## begin ENTRIES SHOWN
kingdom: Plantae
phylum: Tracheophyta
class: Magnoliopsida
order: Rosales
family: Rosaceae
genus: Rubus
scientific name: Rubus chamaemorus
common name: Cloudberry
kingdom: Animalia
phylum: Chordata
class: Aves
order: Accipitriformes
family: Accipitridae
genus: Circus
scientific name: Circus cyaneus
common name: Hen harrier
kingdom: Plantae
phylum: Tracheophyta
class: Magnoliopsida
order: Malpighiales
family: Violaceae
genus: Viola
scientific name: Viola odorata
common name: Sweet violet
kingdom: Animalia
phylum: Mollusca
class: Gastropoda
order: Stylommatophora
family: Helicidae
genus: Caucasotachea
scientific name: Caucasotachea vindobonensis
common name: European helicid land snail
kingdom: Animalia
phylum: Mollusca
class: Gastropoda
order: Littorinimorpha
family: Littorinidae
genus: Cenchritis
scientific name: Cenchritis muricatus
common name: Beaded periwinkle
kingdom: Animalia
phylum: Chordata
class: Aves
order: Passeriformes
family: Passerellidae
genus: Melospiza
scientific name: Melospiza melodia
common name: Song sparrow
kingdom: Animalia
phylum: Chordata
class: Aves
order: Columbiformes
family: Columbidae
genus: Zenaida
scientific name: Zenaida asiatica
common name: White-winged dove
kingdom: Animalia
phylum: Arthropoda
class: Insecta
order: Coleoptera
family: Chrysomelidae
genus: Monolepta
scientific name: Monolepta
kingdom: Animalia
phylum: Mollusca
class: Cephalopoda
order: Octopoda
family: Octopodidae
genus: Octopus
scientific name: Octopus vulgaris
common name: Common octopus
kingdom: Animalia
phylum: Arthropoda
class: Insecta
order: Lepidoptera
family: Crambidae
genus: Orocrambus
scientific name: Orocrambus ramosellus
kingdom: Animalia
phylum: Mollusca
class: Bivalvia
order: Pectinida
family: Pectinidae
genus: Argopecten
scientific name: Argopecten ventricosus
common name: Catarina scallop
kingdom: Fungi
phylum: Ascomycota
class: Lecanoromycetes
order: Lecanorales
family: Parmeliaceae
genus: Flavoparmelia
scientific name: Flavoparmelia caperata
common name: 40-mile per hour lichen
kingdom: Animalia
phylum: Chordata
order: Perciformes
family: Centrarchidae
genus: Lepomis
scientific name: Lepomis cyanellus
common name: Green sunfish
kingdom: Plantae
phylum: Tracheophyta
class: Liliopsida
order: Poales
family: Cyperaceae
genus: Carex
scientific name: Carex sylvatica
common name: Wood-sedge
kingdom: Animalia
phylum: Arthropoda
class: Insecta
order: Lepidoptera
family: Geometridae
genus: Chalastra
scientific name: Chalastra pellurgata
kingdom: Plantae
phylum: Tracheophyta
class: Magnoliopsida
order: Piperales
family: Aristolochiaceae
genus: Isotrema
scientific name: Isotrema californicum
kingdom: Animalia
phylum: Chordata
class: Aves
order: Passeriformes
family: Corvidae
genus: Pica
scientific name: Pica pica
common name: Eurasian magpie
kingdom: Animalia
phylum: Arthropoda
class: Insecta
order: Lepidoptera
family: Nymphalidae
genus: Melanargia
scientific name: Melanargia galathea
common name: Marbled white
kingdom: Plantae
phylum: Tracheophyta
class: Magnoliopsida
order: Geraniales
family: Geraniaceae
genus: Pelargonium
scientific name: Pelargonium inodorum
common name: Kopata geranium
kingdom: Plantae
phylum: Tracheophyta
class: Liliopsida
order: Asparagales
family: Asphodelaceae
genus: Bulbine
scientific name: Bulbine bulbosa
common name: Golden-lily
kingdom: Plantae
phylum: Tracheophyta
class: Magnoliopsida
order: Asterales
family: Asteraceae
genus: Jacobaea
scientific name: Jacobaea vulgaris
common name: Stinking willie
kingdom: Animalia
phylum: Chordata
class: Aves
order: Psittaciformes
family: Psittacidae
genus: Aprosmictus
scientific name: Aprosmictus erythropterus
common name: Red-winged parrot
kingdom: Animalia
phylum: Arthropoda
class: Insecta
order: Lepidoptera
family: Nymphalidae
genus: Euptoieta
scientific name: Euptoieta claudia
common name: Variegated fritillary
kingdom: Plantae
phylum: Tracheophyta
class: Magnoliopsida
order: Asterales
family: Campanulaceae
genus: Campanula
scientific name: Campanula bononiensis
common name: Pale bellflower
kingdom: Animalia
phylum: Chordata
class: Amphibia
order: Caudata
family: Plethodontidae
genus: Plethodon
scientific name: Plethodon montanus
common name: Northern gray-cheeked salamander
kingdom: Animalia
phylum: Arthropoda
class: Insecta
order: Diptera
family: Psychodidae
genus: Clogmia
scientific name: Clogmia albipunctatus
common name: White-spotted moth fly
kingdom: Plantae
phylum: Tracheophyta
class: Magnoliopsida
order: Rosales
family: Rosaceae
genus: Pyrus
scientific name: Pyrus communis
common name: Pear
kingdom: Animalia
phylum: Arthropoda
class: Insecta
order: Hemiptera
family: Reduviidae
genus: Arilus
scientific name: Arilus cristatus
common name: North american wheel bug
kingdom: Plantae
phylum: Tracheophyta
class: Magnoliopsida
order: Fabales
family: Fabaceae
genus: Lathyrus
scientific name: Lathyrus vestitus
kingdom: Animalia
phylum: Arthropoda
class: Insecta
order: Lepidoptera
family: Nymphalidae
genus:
## end ENTRIES SHOWN
Please write out the lines above exactly as they appear.

kingdom: Plantae
phylum: Tracheophyta
class: Magnoliopsida
order: Rosales
family: Rosaceae
genus: Rubus
scientific name: Rubus chamaemorus
common name: Cloudberry
kingdom: Animalia
phylum: Chordata
class: Aves
order: Accipitriformes
family: Accipitridae
genus: Circus
scientific name: Circus cyaneus
common name: Hen harrier
kingdom: Plantae
phylum: Tracheophyta
class: Magnoliopsida
order: Malpighiales
family: Violaceae
genus: Viola
scientific name: Viola odorata
common name: Sweet violet
kingdom: Animalia
phylum: Mollusca
class: Gastropoda
order: Stylommatophora
family: Helicidae
genus: Caucasotachea
scientific name: Caucasotachea vindobonensis
common name: European helicid land snail
kingdom: Animalia
phylum: Mollusca
class: Gastropoda
order: Littorinimorpha
family: Littorinidae
genus: Cenchritis
scientific name: Cenchritis muricatus
common name: Beaded periwinkle
kingdom: Animalia
phylum: Chordata
class: Aves
order: Passeriformes
family: Passerellidae
genus: Melospiza
scientific name: Melospiza melodia
common name: Song sparrow
kingdom: Animalia
phylum: Chordata
class: Aves
order: Columbiformes
family: Columbidae
genus: Zenaida
scientific name: Zenaida asiatica
common name: White-winged dove
kingdom: Animalia
phylum: Arthropoda
class: Insecta
order: Coleoptera
family: Chrysomelidae
genus: Monolepta
scientific name: Monolepta
kingdom: Animalia
phylum: Mollusca
class: Cephalopoda
order: Octopoda
family: Octopodidae
genus: Octopus
scientific name: Octopus vulgaris
common name: Common octopus
kingdom: Animalia
phylum: Arthropoda
class: Insecta
order: Lepidoptera
family: Crambidae
genus: Orocrambus
scientific name: Orocrambus ramosellus
kingdom: Animalia
phylum: Mollusca
class: Bivalvia
order: Pectinida
family: Pectinidae
genus: Argopecten
scientific name: Argopecten ventricosus
common name: Catarina scallop
kingdom: Fungi
phylum: Ascomycota
class: Lecanoromycetes
order: Lecanorales
family: Parmeliaceae
genus: Flavoparmelia
scientific name: Flavoparmelia caperata
common name: 40-mile per hour lichen
kingdom: Animalia
phylum: Chordata
order: Perciformes
family: Centrarchidae
genus: Lepomis
scientific name: Lepomis cyanellus
common name: Green sunfish
kingdom: Plantae
phylum: Tracheophyta
class: Liliopsida
order: Poales
family: Cyperaceae
genus: Carex
scientific name: Carex sylvatica
common name: Wood-sedge
kingdom: Animalia
phylum: Arthropoda
class: Insecta
order: Lepidoptera
family: Geometridae
genus: Chalastra
scientific name: Chalastra pellurgata
kingdom: Plantae
phylum: Tracheophyta
class: Magnoliopsida
order: Piperales
family: Aristolochiaceae
genus: Isotrema
scientific name: Isotrema californicum
kingdom: Animalia
phylum: Chordata
class: Aves
order: Passeriformes
family: Corvidae
genus: Pica
scientific name: Pica pica
common name: Eurasian magpie
kingdom: Animalia
phylum: Arthropoda
class: Insecta
order: Lepidoptera
family: Nymphalidae
genus: Melanargia
scientific name: Melanargia galathea
common name: Marbled white
kingdom: Plantae
phylum: Tracheophyta
class: Magnoliopsida
order: Geraniales
family: Geraniaceae
genus: Pelargonium
scientific name: Pelargonium inodorum
common name: Kopata geranium
kingdom: Plantae
phylum: Tracheophyta
class: Liliopsida
order: Asparagales
family: Asphodelaceae
genus: Bulbine
scientific name: Bulbine bulbosa
common name: Golden-lily
kingdom: Plantae
phylum: Tracheophyta
class: Magnoliopsida
order: Asterales
family: Asteraceae
genus: Jacobaea
scientific name: Jacobaea vulgaris
common name: Stinking willie
kingdom: Animalia
phylum: Chordata
class: Aves
order: Psittaciformes
family: Psittacidae
genus: Aprosmictus
scientific name: Aprosmictus erythropterus
common name: Red-winged parrot
kingdom: Animalia
phylum: Arthropoda
class: Insecta
order: Lepidoptera
family: Nymphalidae
genus: Euptoieta
scientific name: Euptoieta claudia
common name: Variegated fritillary
kingdom: Plantae
phylum: Tracheophyta
class: Magnoliopsida
order: Asterales
family: Campanulaceae
genus: Campanula
scientific name: Campanula bononiensis
common name: Pale bellflower
kingdom: Animalia
phylum: Chordata
class: Amphibia
order: Caudata
family: Plethodontidae
genus: Plethodon
scientific name: Plethodon montanus
common name: Northern gray-cheeked salamander
kingdom: Animalia
phylum: Arthropoda
class: Insecta
order: Diptera
family: Psychodidae
genus: Clogmia
scientific name: Clogmia albipunctatus
common name: White-spotted moth fly
kingdom: Plantae
phylum: Tracheophyta
class: Magnoliopsida
order: Rosales
family: Rosaceae
genus: Pyrus
scientific name: Pyrus communis
common name: Pear
kingdom: Animalia
phylum: Arthropoda
class: Insecta
order: Hemiptera
family: Reduviidae
genus: Arilus
scientific name: Arilus cristatus
common name: North american wheel bug
kingdom: Plantae
phylum: Tracheophyta
class: Magnoliopsida
order: Fabales
family: Fabaceae
genus: Lathyrus
scientific name: Lathyrus vestitus
kingdom: Animalia
phylum: Arthropoda
class: Insecta
order: Lepidoptera
family: Nymphalidae
genus:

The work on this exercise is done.